Le ministère des Finances s’est également engagé à transférer son expertise au profit des futures perceptions communales. Les modalités exactes, notamment la possibilité de recourir à des détachements volontaires de percepteurs relevant de la TGR, seront arrêtées par une commission mixte réunissant les inspections générales des deux départements (IGF et IGAT). Si la décision finale n’a pas encore été actée, les syndicats, eux, défendent fermement le principe du volontariat.
Lors de leur réunion avec la ministre de l’Économie et des Finances, celle-ci s’est engagée à trancher, dans un délai de quinze jours, sur les mécanismes de transition ainsi que sur les mesures à mettre en œuvre pour rétablir le recouvrement.
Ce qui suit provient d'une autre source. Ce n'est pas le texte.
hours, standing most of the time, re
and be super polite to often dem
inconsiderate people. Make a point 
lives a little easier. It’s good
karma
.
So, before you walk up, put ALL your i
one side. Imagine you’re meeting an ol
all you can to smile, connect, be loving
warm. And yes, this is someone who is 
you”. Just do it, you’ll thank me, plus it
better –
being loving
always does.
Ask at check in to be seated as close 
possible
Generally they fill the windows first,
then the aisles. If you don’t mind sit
Les syndicats, de leur côté, réclament une note explicative claire et détaillée, afin de dissiper les rumeurs, lever les interprétations contradictoires et apaiser les inquiétudes qui continuent de circuler au sein des services.
Dans un climat encore tendu, ces précisions ouvrent néanmoins la voie à un apaisement. Les syndicats appellent désormais à une coordination étroite entre le ministère de l’Intérieur et celui des Finances, afin de sortir de l’impasse institutionnelle et de mettre en œuvre la réforme dans un cadre maîtrisé et sécurisé.